Data items
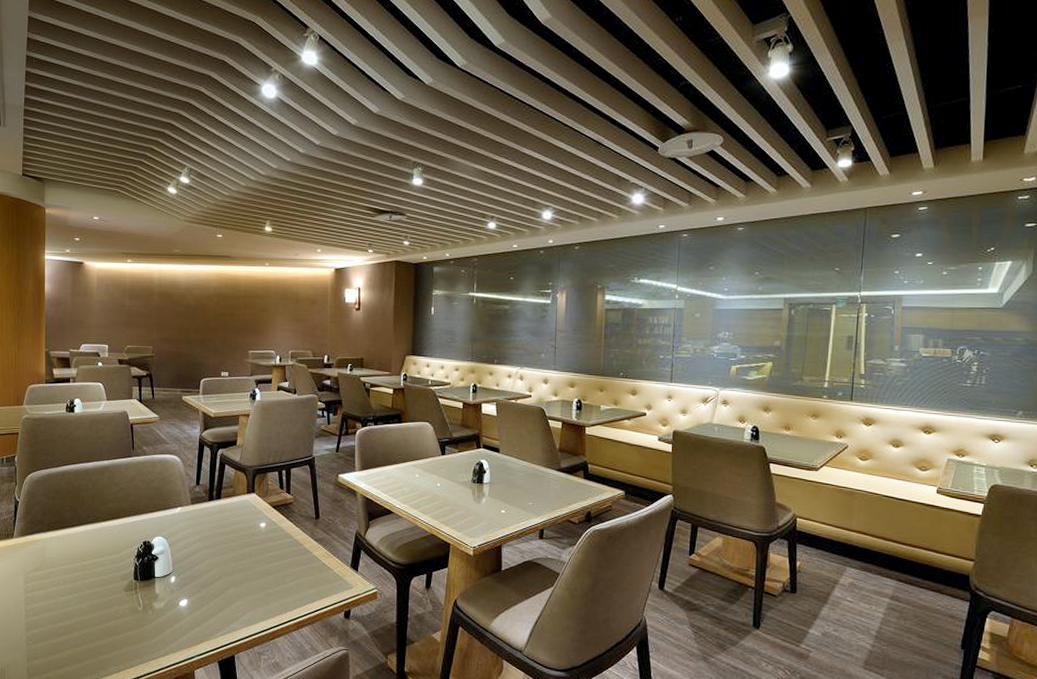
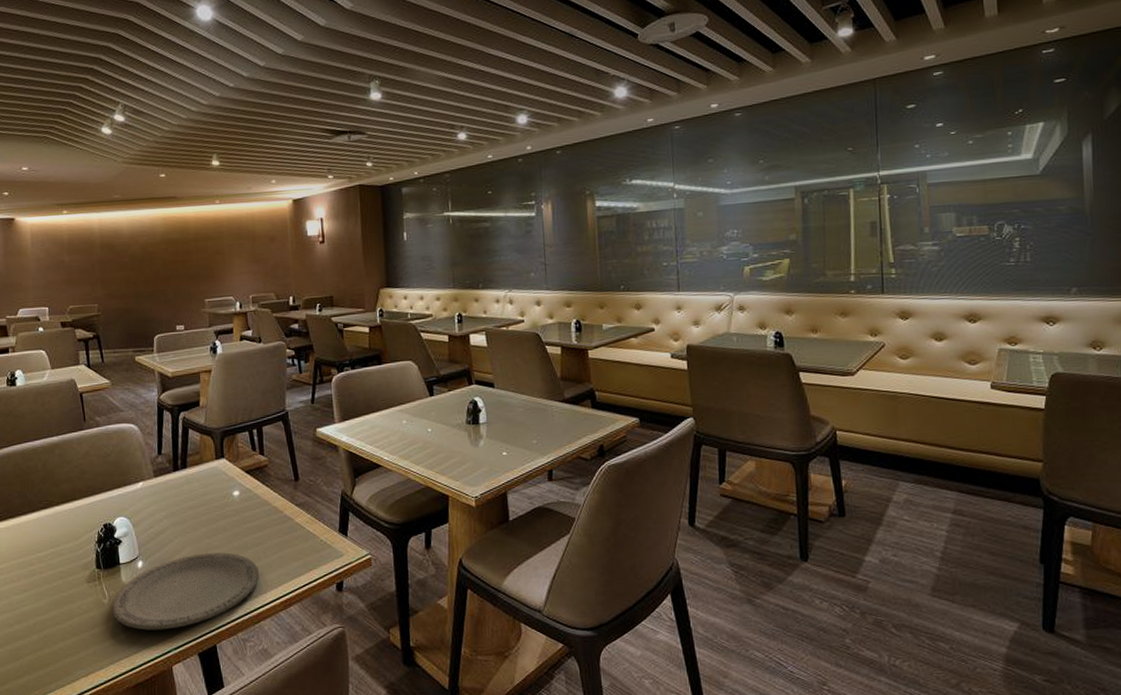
plate: none [145,575,277,638] -> present [111,552,259,630]

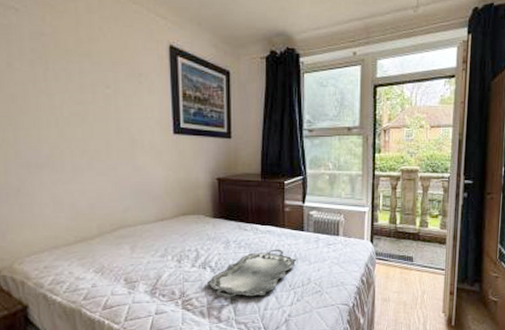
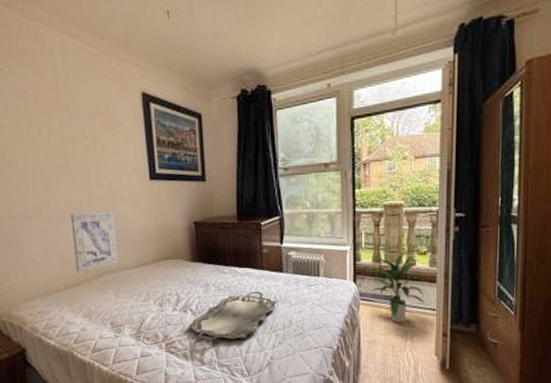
wall art: none [87,164,136,226] -> present [71,212,119,273]
indoor plant: none [385,214,435,282] -> present [369,252,425,323]

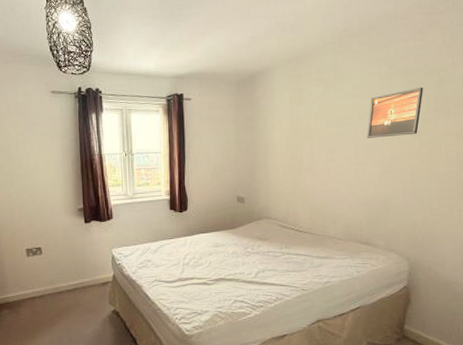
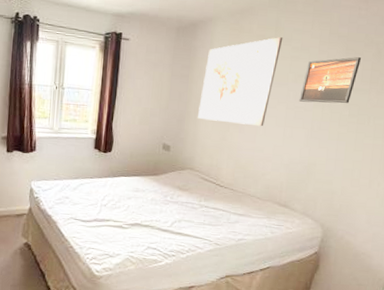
wall art: none [267,78,343,168] -> present [197,37,283,127]

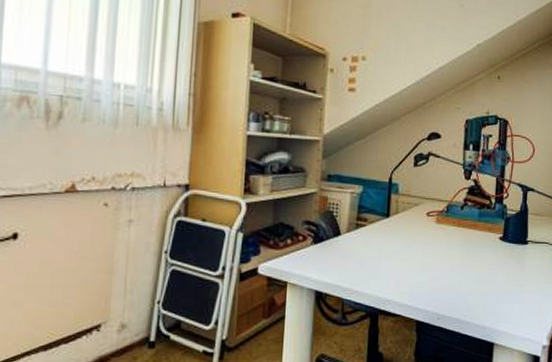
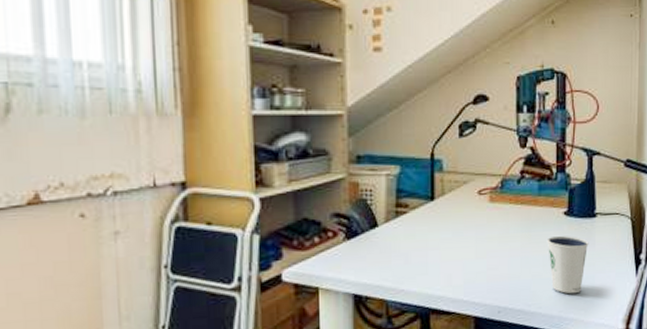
dixie cup: none [483,258,520,310] -> present [546,236,589,294]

> _INSTRUCTIONS FOR THE TASK_
Only one thing is required here: an exact copy of the lines from the one bearing "indoor plant: none" through the final line above, both included, with pictures left out.

> _ANSWER SPACE_
indoor plant: none [385,214,435,282] -> present [369,252,425,323]

wall art: none [267,78,343,168] -> present [197,37,283,127]

dixie cup: none [483,258,520,310] -> present [546,236,589,294]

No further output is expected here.